Records from a dataset
————

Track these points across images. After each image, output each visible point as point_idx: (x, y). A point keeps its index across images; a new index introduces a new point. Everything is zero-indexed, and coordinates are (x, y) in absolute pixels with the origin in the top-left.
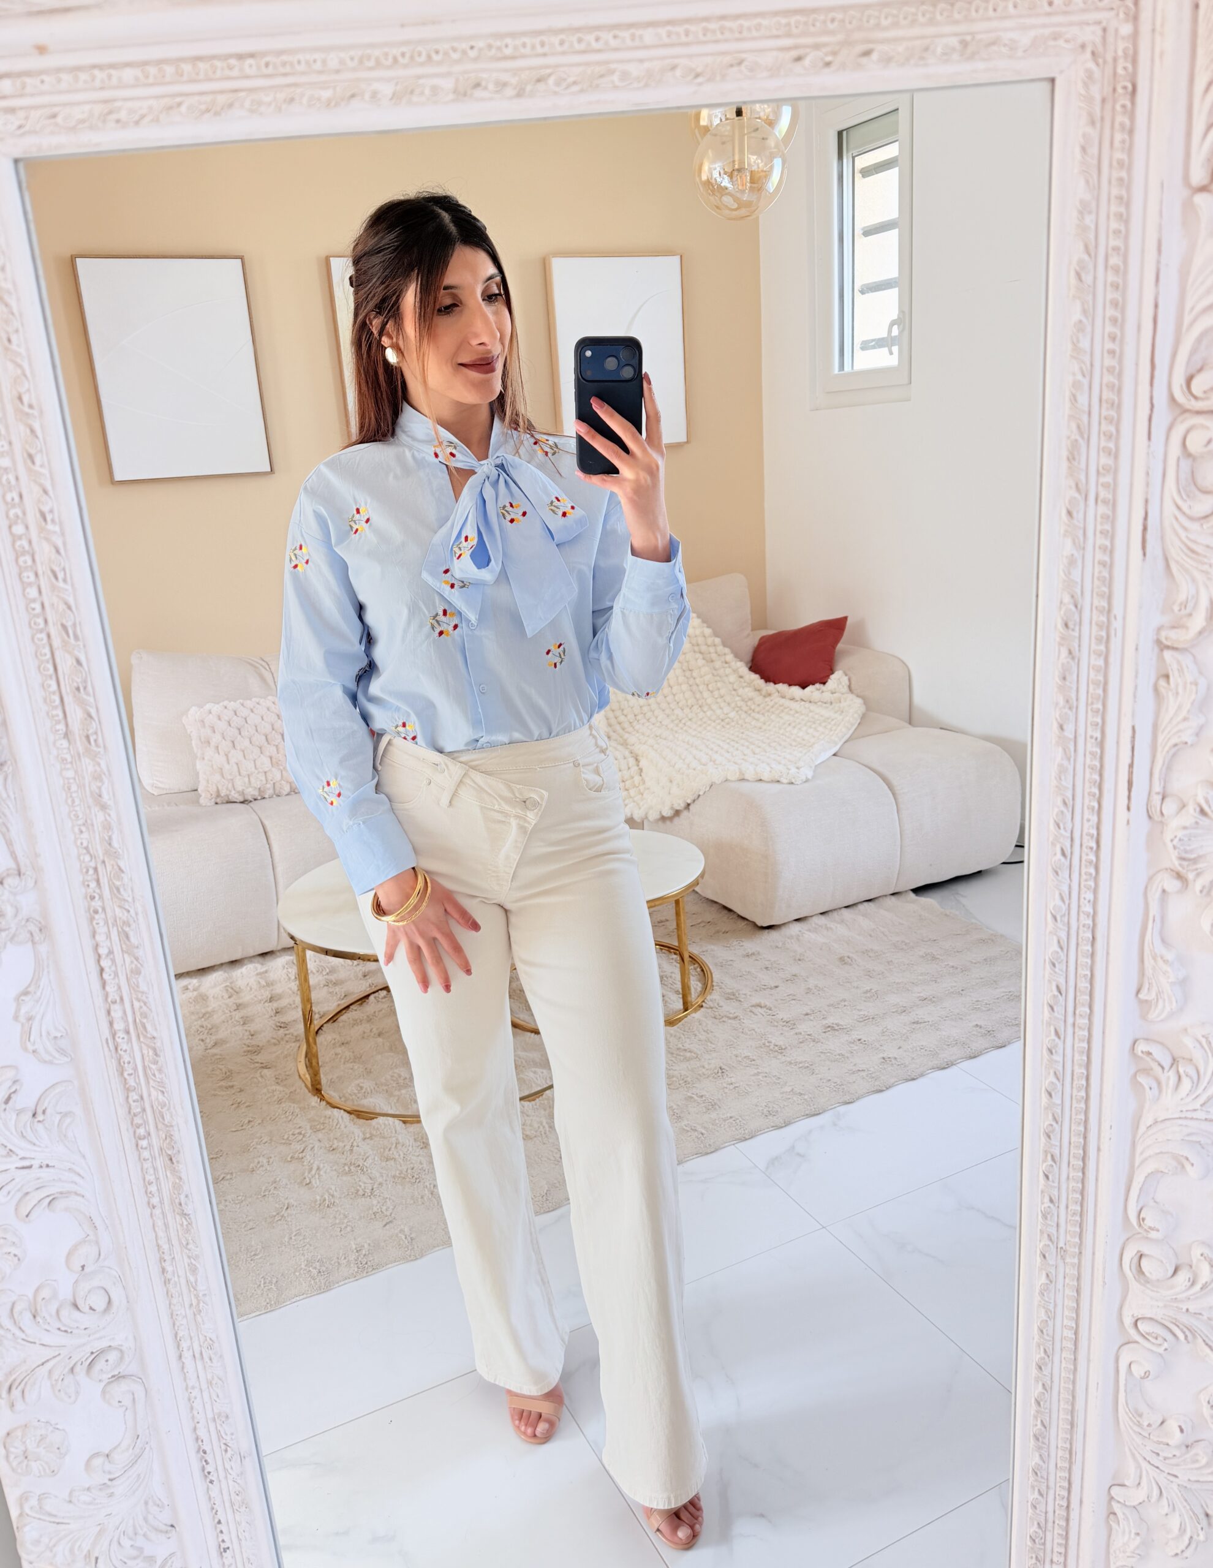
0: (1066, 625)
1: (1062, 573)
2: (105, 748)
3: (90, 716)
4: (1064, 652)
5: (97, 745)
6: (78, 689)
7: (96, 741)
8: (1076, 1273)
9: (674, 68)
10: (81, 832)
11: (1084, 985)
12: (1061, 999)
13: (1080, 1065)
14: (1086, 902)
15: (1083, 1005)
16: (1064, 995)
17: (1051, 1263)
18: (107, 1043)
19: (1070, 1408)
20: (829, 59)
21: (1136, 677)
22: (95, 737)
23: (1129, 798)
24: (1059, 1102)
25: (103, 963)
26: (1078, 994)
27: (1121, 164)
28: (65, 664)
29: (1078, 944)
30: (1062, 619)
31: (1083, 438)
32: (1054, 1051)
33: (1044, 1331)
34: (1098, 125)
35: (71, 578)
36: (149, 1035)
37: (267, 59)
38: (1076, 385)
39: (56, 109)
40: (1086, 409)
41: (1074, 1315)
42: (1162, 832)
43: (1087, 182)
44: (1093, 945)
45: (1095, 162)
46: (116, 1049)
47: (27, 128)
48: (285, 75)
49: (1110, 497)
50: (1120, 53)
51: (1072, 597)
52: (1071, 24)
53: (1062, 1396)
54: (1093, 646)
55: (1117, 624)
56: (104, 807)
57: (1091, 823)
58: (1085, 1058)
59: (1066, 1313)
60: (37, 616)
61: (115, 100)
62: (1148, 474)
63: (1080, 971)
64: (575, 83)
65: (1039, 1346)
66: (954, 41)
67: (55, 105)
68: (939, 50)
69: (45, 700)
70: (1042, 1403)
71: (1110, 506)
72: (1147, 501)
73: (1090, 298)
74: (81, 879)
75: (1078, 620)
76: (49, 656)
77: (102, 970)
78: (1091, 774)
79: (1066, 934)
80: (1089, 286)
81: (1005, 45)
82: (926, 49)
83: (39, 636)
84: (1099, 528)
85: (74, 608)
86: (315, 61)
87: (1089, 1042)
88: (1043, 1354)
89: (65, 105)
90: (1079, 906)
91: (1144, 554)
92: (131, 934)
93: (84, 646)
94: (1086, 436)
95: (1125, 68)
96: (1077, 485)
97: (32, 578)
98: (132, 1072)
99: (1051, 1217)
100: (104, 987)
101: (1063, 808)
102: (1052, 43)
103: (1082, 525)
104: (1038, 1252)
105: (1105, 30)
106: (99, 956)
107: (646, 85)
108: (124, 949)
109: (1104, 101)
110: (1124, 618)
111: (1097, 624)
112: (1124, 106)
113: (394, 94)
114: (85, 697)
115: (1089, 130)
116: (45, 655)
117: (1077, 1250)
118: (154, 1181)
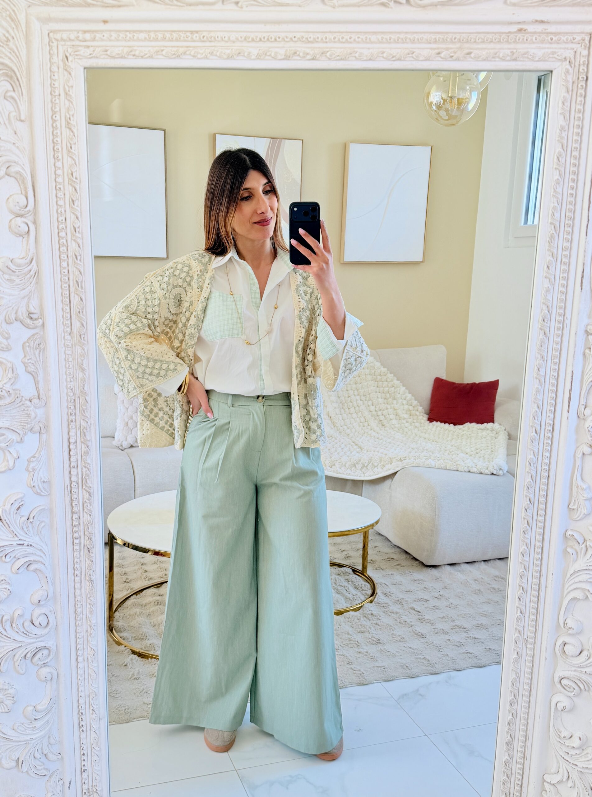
0: (544, 320)
1: (543, 295)
2: (87, 341)
3: (83, 325)
4: (542, 333)
5: (84, 340)
6: (79, 312)
7: (84, 338)
8: (532, 653)
9: (383, 53)
10: (71, 381)
11: (542, 500)
12: (531, 506)
13: (539, 541)
14: (546, 457)
15: (542, 510)
16: (533, 504)
17: (520, 646)
18: (67, 488)
19: (525, 728)
20: (452, 55)
21: (575, 347)
22: (84, 336)
23: (569, 406)
24: (528, 560)
25: (71, 447)
26: (540, 504)
27: (579, 111)
28: (75, 299)
29: (541, 479)
30: (542, 317)
31: (556, 233)
32: (526, 533)
33: (514, 684)
34: (570, 93)
35: (83, 260)
36: (88, 485)
37: (204, 35)
38: (555, 208)
39: (107, 48)
40: (559, 220)
41: (530, 677)
42: (584, 425)
43: (564, 118)
44: (548, 480)
45: (569, 109)
46: (71, 491)
47: (94, 55)
48: (210, 41)
49: (568, 261)
50: (581, 63)
51: (547, 307)
52: (560, 48)
53: (522, 721)
54: (556, 332)
55: (567, 322)
56: (83, 370)
57: (550, 418)
58: (542, 538)
59: (526, 675)
60: (65, 275)
61: (134, 47)
62: (585, 251)
63: (541, 492)
64: (338, 56)
65: (511, 691)
66: (508, 52)
67: (107, 47)
68: (501, 55)
69: (63, 316)
70: (511, 725)
71: (567, 266)
72: (584, 264)
73: (563, 169)
74: (67, 404)
75: (549, 319)
76: (68, 294)
77: (70, 451)
78: (551, 393)
79: (535, 472)
80: (563, 164)
81: (531, 55)
82: (496, 54)
83: (65, 285)
84: (561, 275)
85: (83, 274)
86: (225, 37)
87: (544, 530)
88: (513, 697)
89: (112, 46)
90: (542, 460)
91: (582, 289)
92: (87, 434)
93: (85, 292)
94: (558, 232)
95: (583, 69)
96: (552, 254)
97: (66, 257)
98: (76, 503)
99: (521, 621)
100: (70, 460)
101: (537, 409)
102: (551, 56)
103: (554, 274)
104: (514, 640)
105: (575, 52)
106: (70, 443)
107: (370, 60)
108: (83, 440)
109: (573, 82)
110: (571, 319)
111: (558, 321)
112: (582, 86)
113: (258, 54)
114: (82, 316)
115: (566, 95)
116: (67, 294)
117: (533, 641)
118: (79, 561)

————

* What the task asks:
From the data above, output exactly the lines between the one containing "46: (116, 1049)" and the one containing "113: (394, 94)", counting both of them.

* Response:
46: (116, 1049)
47: (27, 128)
48: (285, 75)
49: (1110, 497)
50: (1120, 53)
51: (1072, 597)
52: (1071, 24)
53: (1062, 1396)
54: (1093, 646)
55: (1117, 624)
56: (104, 807)
57: (1091, 823)
58: (1085, 1058)
59: (1066, 1313)
60: (37, 616)
61: (115, 100)
62: (1148, 474)
63: (1080, 971)
64: (575, 83)
65: (1039, 1346)
66: (954, 41)
67: (55, 105)
68: (939, 50)
69: (45, 700)
70: (1042, 1403)
71: (1110, 506)
72: (1147, 501)
73: (1090, 298)
74: (81, 879)
75: (1078, 620)
76: (49, 656)
77: (102, 970)
78: (1091, 774)
79: (1066, 934)
80: (1089, 286)
81: (1005, 45)
82: (926, 49)
83: (39, 636)
84: (1099, 528)
85: (74, 608)
86: (315, 61)
87: (1089, 1042)
88: (1043, 1354)
89: (65, 105)
90: (1079, 906)
91: (1144, 554)
92: (131, 934)
93: (84, 646)
94: (1086, 436)
95: (1125, 68)
96: (1077, 485)
97: (32, 578)
98: (132, 1072)
99: (1051, 1217)
100: (104, 987)
101: (1063, 808)
102: (1052, 43)
103: (1082, 525)
104: (1038, 1252)
105: (1105, 30)
106: (99, 956)
107: (646, 85)
108: (124, 949)
109: (1104, 101)
110: (1124, 618)
111: (1097, 624)
112: (1124, 106)
113: (394, 94)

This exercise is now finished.